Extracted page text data
★ ★ ★ ★ ★

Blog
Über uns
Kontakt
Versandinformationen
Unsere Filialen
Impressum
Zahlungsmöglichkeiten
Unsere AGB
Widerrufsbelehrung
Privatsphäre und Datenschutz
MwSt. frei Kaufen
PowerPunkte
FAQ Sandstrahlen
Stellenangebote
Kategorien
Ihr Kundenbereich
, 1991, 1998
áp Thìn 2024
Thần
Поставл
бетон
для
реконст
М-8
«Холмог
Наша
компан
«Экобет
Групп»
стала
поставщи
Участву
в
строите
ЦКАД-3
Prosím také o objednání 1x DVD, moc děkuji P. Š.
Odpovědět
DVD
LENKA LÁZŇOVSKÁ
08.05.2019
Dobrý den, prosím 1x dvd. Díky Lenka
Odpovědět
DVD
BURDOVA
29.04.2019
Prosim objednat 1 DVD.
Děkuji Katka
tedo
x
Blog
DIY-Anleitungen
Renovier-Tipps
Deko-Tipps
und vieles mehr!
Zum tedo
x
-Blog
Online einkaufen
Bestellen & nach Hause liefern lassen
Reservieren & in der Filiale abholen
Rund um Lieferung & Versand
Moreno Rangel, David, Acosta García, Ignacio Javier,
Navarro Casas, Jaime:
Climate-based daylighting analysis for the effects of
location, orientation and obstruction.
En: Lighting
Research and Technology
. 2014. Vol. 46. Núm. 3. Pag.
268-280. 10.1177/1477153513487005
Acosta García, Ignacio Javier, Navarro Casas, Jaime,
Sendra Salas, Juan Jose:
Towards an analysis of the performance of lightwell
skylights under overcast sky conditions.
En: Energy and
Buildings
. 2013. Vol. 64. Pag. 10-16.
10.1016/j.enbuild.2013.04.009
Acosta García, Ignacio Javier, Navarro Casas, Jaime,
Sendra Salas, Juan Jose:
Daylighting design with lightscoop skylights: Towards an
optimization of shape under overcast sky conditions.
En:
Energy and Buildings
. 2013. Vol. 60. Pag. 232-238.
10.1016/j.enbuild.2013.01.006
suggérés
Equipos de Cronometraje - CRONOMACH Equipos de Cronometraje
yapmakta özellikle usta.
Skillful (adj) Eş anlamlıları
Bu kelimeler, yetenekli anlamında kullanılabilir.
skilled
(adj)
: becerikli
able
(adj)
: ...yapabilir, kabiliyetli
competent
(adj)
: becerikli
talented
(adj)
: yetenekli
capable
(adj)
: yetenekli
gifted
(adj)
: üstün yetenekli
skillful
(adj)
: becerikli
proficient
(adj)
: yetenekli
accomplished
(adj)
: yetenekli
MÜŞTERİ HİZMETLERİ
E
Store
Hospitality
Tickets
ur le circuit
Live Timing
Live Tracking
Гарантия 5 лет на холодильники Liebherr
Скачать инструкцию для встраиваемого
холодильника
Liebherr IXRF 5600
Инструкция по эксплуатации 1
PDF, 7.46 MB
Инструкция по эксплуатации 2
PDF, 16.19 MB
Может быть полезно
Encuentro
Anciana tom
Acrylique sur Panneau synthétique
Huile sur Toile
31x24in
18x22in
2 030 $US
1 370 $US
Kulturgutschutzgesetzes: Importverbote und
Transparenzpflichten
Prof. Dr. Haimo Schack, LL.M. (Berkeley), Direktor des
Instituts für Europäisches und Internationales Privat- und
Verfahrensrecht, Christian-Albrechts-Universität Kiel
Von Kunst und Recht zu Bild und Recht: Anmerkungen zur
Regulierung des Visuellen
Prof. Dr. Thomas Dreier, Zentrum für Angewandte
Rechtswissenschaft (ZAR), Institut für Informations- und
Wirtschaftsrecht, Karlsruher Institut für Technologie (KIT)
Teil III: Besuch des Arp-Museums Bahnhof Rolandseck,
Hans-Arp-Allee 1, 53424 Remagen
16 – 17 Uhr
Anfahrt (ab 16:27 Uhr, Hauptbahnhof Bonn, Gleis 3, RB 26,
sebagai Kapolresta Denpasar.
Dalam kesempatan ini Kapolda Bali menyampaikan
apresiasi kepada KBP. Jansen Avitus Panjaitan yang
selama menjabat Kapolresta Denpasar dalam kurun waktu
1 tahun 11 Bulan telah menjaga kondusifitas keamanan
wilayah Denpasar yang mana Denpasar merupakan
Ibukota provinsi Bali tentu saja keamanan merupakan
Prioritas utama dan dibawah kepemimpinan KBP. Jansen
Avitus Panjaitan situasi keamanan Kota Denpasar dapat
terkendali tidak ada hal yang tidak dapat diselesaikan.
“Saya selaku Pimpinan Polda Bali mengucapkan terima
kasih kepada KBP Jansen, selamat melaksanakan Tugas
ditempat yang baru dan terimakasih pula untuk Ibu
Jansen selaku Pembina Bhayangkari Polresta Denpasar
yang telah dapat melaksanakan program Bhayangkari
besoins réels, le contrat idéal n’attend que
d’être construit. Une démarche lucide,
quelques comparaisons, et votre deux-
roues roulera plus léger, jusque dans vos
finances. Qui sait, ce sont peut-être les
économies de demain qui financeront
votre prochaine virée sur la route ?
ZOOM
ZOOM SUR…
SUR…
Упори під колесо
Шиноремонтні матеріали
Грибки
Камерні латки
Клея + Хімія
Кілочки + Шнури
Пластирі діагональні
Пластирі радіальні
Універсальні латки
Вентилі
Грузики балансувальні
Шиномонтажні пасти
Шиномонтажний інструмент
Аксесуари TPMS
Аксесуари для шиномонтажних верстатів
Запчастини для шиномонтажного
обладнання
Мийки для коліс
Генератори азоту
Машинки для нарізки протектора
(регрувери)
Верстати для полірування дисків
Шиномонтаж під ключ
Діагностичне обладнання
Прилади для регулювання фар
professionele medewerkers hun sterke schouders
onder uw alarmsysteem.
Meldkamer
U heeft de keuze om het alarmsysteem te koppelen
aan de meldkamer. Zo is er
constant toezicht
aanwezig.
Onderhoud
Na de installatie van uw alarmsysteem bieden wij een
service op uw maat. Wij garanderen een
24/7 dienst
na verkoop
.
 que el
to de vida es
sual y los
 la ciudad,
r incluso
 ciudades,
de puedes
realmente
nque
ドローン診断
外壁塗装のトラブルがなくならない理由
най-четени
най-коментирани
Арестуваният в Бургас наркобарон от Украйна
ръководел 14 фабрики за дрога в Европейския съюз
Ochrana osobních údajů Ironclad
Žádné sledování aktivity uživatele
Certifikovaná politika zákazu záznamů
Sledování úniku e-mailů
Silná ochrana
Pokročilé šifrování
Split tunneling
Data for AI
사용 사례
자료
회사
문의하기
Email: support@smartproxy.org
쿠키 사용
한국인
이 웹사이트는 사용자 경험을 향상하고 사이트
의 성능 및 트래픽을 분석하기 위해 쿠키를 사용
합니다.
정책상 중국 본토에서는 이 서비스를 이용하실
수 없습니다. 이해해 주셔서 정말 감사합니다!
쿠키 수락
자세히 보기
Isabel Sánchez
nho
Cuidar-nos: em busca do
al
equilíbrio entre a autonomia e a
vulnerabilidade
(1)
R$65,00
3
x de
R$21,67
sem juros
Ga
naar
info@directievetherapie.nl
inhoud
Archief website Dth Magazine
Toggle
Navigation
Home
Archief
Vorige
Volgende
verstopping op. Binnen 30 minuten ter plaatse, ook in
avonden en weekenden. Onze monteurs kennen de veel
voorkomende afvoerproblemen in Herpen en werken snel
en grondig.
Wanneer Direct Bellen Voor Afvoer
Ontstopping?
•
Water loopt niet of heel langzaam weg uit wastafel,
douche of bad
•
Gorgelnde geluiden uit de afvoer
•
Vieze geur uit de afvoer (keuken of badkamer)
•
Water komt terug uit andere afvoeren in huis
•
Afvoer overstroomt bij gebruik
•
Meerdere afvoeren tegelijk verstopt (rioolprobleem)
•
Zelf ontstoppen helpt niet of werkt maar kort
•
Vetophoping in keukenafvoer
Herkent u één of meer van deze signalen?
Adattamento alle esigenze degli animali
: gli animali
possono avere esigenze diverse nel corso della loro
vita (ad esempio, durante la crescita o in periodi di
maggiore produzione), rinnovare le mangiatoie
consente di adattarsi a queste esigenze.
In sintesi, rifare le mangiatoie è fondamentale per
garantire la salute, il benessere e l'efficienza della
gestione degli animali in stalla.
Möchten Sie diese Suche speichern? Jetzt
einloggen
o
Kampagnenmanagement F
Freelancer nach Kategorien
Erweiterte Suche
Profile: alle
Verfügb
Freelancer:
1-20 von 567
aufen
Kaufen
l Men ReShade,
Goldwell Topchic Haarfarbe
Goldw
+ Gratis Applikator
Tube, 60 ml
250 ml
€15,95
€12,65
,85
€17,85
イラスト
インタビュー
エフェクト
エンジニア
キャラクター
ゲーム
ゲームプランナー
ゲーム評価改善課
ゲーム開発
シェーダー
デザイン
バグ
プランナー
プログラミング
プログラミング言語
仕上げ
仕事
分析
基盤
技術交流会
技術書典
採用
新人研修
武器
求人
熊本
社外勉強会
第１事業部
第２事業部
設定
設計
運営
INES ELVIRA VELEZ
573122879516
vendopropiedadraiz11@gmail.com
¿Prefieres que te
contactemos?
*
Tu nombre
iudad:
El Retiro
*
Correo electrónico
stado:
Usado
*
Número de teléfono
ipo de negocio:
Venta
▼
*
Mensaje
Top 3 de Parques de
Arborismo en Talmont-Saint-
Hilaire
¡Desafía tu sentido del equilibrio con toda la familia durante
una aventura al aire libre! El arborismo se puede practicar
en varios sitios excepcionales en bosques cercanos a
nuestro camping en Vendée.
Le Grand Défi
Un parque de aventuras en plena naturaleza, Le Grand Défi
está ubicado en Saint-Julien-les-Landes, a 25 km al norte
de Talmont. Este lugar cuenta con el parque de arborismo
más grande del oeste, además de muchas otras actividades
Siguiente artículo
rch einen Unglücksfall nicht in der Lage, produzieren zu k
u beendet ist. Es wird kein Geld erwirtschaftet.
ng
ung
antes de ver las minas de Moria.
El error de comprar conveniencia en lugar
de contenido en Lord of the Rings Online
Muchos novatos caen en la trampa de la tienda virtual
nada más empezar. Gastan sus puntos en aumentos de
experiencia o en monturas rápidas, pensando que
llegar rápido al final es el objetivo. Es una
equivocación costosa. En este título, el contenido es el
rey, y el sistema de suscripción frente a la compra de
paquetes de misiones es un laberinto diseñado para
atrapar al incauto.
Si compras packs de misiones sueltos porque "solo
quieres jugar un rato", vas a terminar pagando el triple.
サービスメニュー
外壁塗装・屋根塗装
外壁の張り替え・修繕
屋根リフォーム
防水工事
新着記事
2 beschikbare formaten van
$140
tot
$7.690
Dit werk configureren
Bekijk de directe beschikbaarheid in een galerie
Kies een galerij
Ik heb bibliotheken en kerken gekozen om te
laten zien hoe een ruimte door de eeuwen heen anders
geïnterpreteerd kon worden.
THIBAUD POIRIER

★ ★ ★ ★ ★

- Task description -
Show every line of the data that includes the string "Panjaitan".

- Answer area -
apresiasi kepada KBP. Jansen Avitus Panjaitan yang
Avitus Panjaitan situasi keamanan Kota Denpasar dapat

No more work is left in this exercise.